Bolsonaro chose not to receive any coronavirus vaccine because, he said, he had already endured an infection. He also specifically questioned the effectiveness of coronavirus vaccine candidates made in China, citing Beijing’s refusal to share sufficient data on the products, not the effectiveness of vaccines generally.

Brazil’s health regulatory authority, known as Anvisa, supported Bolsonaro.

“This vaccine has already received emergency use authorization in China since June of this year,” Anvisa warned in December 2020. “The Chinese criteria to issue authorization for emergency use in China are not transparent and there is no information available over the criteria currently used by Chinese agencies to make this decision.”

Bolsonaro ultimately did not intervene to stop the vaccine candidates from being used in Brazil and thanked China for selling the products.

Gao Fu, the former head of China’s Center for Disease Control (CDC), admitted a year later that Chinese-made coronavirus vaccine products “don’t have very high protection rates.” He stepped down from the position this year.

Absent this context, Nature praised Lula for promising “to achieve ‘net zero’ deforestation and protect Indigenous lands if elected” – something he did not make any progress on as president for much of the first decade of this century.

“But Lula is not without baggage,” the science magazine lamented, acknowledging Lula’s corruption conviction but concluding, “No political leader comes close to anything like perfect.”

“But Brazil’s past four years are a reminder of what happens when those we elect actively dismantle the institutions intended to reduce poverty, protect public health, boost science and knowledge, safeguard the environment and uphold justice and the integrity of evidence,” the editorial concluded. “Brazil’s voters have a valuable opportunity to start to rebuild what Bolsonaro has torn down. If Bolsonaro gets four more years, the damage could be irreparable.”

Nature similarly condemned Bolsonaro and urged Brazilians to vote for then-rival Fernando Haddad in 2018. The magazine falsely claimed then that Bolsonaro would eliminate the Ministry of Science in the country as president, an allegation it later corrected.
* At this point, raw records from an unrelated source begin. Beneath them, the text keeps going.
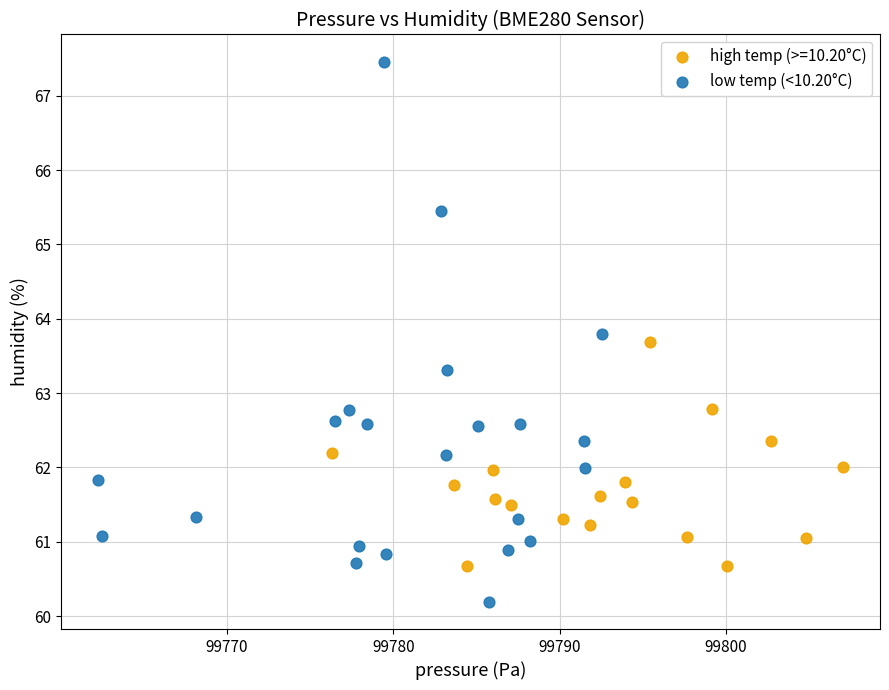

Which series has the widest spread of Y values?

low temp (<10.20°C)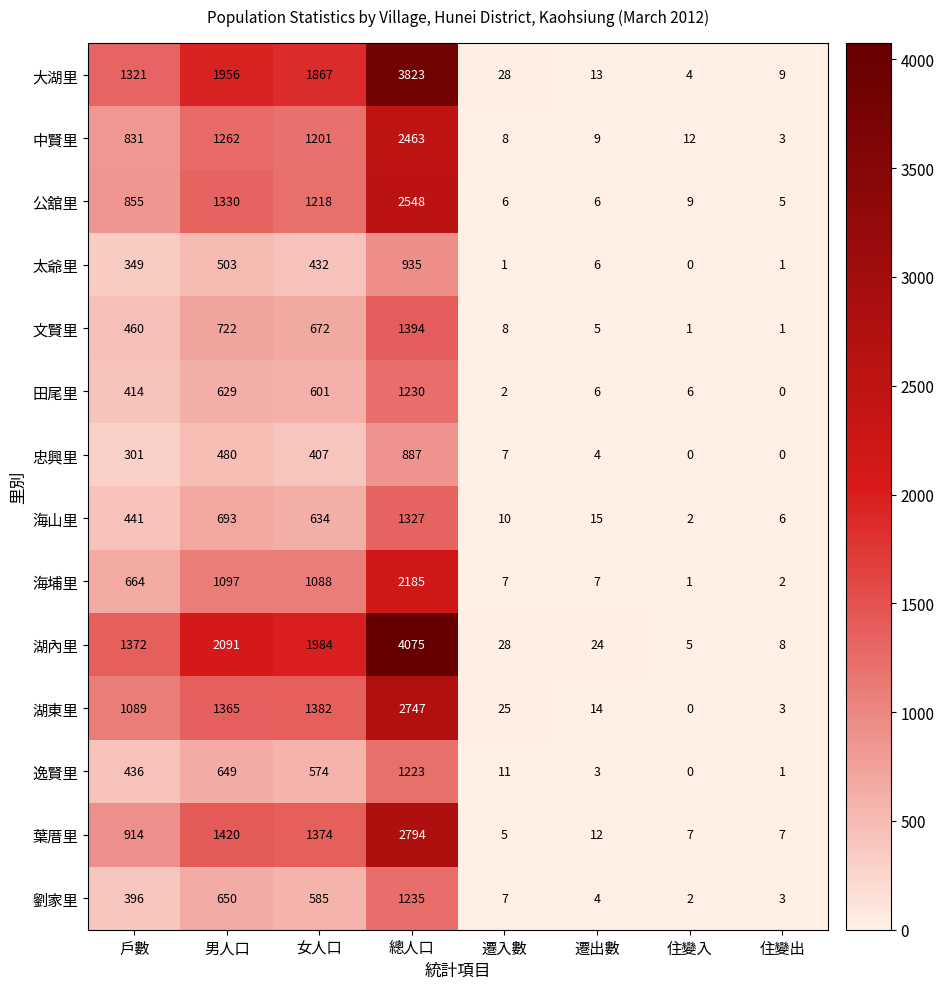

Which series has the widest spread of values?

湖內里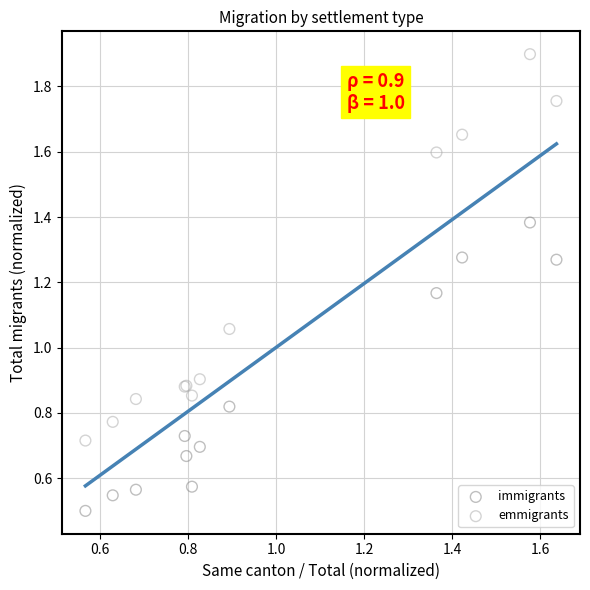

Which series has the widest spread of Y values?

emmigrants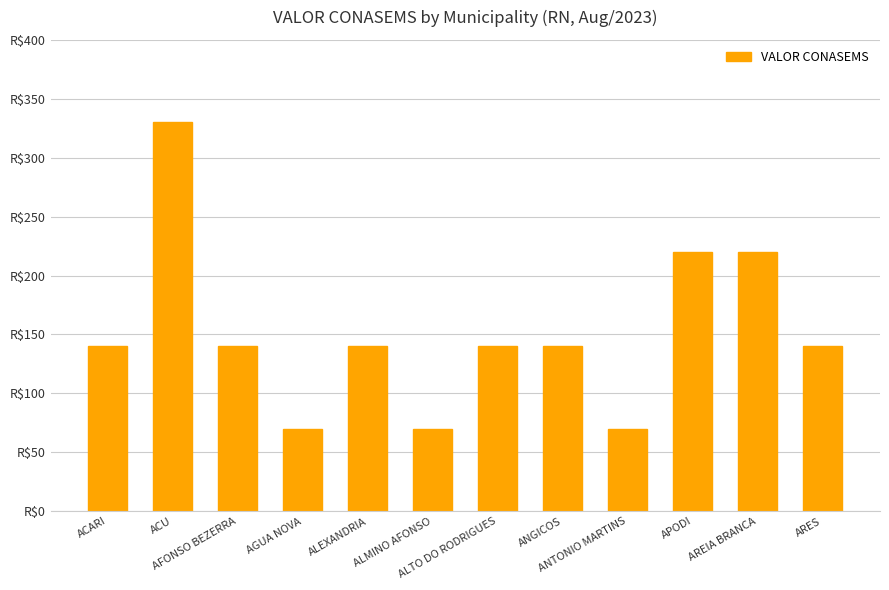

What is the difference between the maximum and minimum values?

260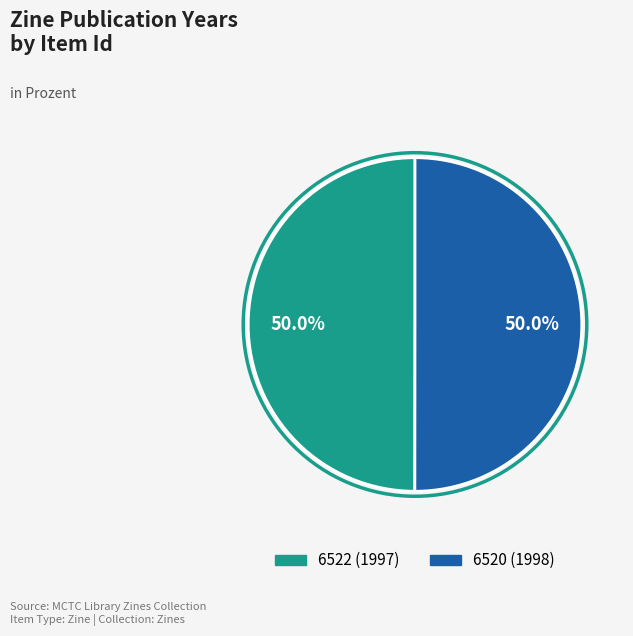

Is it true that 6520 (1998) is 64% of the pie?

False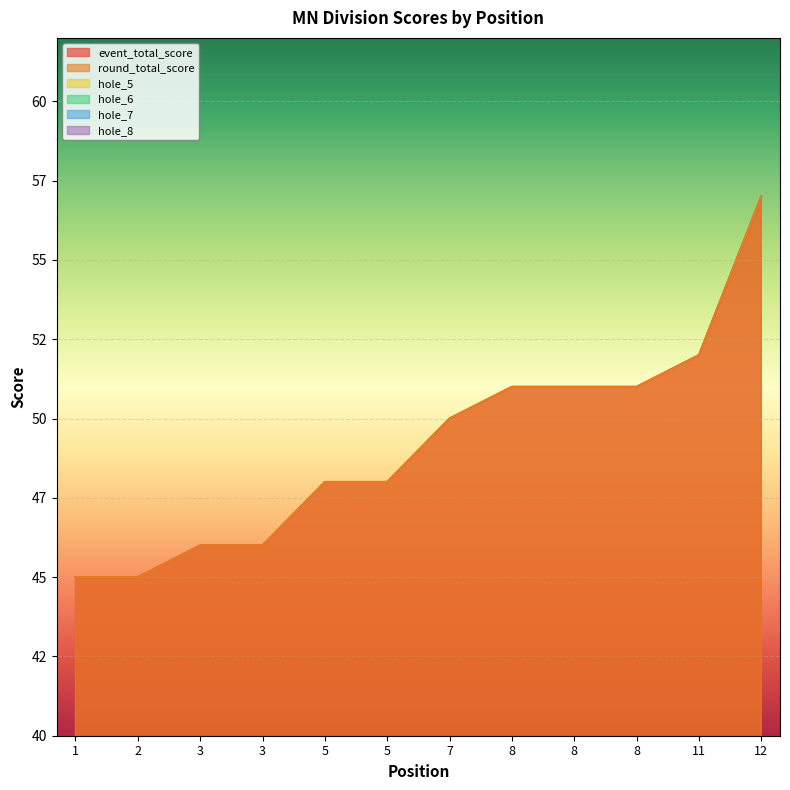

What is the spread (max minus min) of values at 11?

50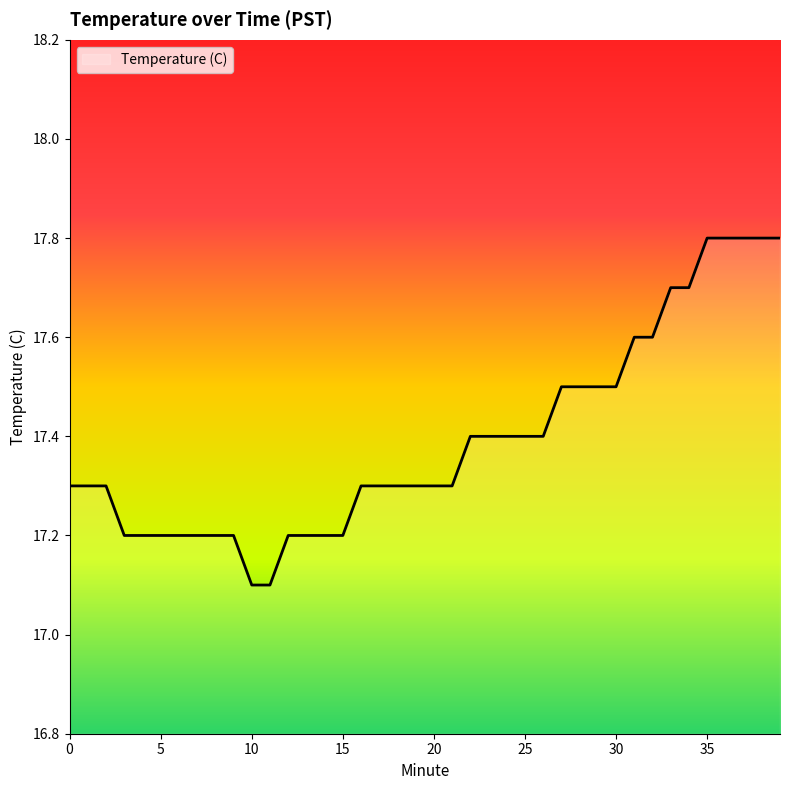

What is the difference between the maximum and minimum values?

0.7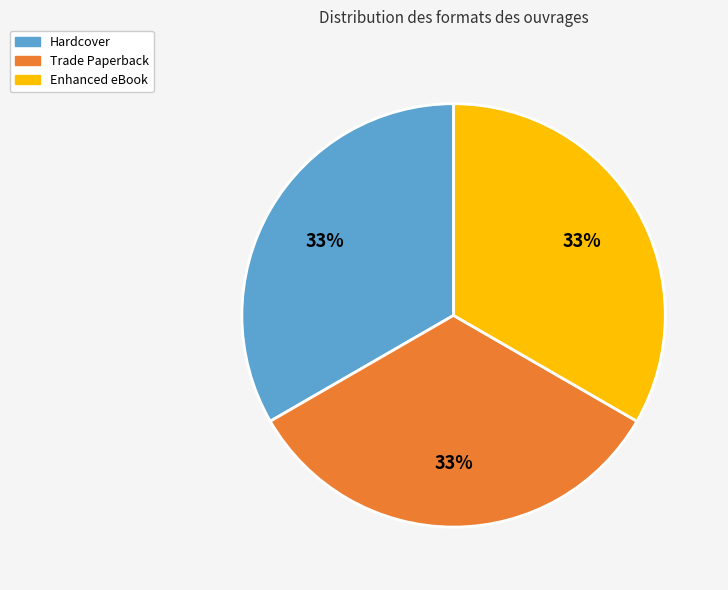

Combined, do Hardcover and Enhanced eBook account for over 50%?

Yes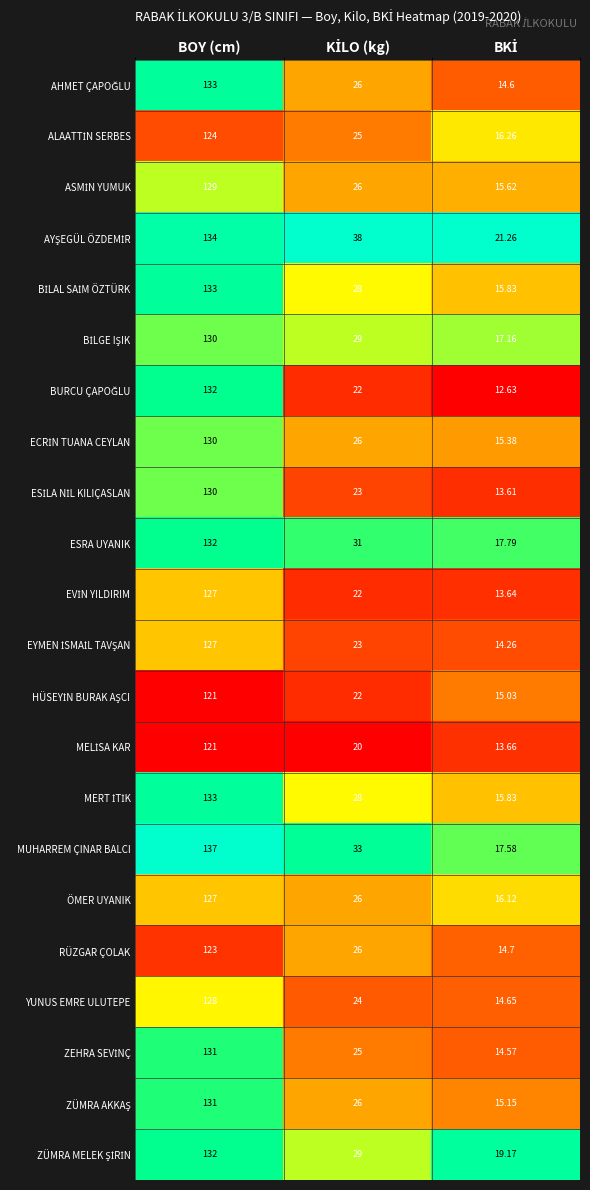

At which category is the sum across all series the highest?

BOY (cm)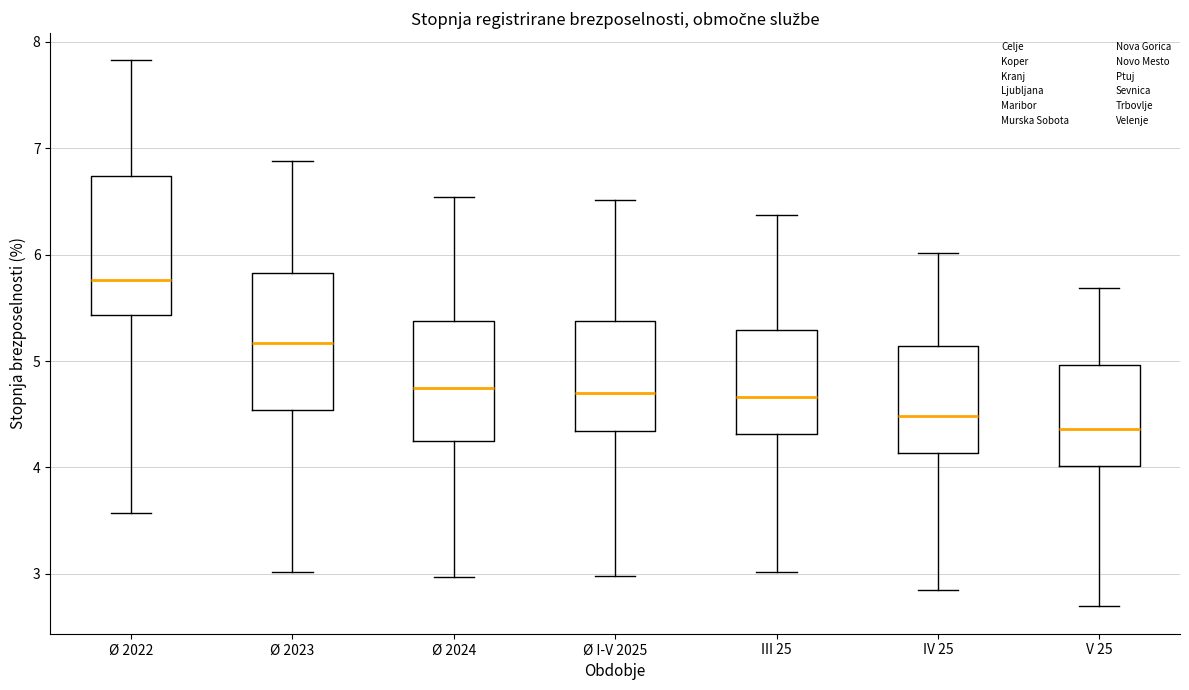

Reading left to right, transcribe this box plot: for each box, give where its median line is, the range the box spans, and where its two whiskers end, as read against the y-axis. The values are not printed on the chart, so give them approximately, as read against the axis.

Ø 2022: median 5.8, box 5.4 to 6.7, whiskers 3.6 to 7.8
Ø 2023: median 5.2, box 4.5 to 5.8, whiskers 3.0 to 6.9
Ø 2024: median 4.7, box 4.2 to 5.4, whiskers 3.0 to 6.5
Ø I-V 2025: median 4.7, box 4.3 to 5.4, whiskers 3.0 to 6.5
III 25: median 4.7, box 4.3 to 5.3, whiskers 3.0 to 6.4
IV 25: median 4.5, box 4.1 to 5.1, whiskers 2.9 to 6.0
V 25: median 4.4, box 4.0 to 5.0, whiskers 2.7 to 5.7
Nature is one of the world’s most prestigious scientific journals, publishing since 1869. Its magazine wing has more recently loudly embraced leftist causes in the United States and around the world. In 2020, for example, the magazine participated in a leftist “anti-racism” effort called “#ShutdownStem,” in which, instead of working, its staff spent the day “educating [them]selves and defining actions we can take to help eradicate anti-Black racism.”

This year, Nature revealed that it would begin demanding of scientific article authors “details on how sex and gender were considered in study design,” apparently regardless of the relevance of sex and gender to the topic.

Brazilians will head to the polls on October 30 to choose their next president. Lula won the first round of voting on October 2 with 48 percent of the vote to 43 percent for Bolsonaro, and single-digit results for all other candidates. Presidential contenders need to receive over 50 percent of the vote to be elected president in one round of voting in Brazil, so the results prompted Sunday’s runoff election.

Polls show the distance between Lula and Bolsonaro in the single digits, often within polls’ margins of error, and Lula consistently leading. The most recent poll by the firms Genial/Quaest, published on Wednesday, found Lula receiving 48 percent of the vote compared to 42 percent for Bolsonaro.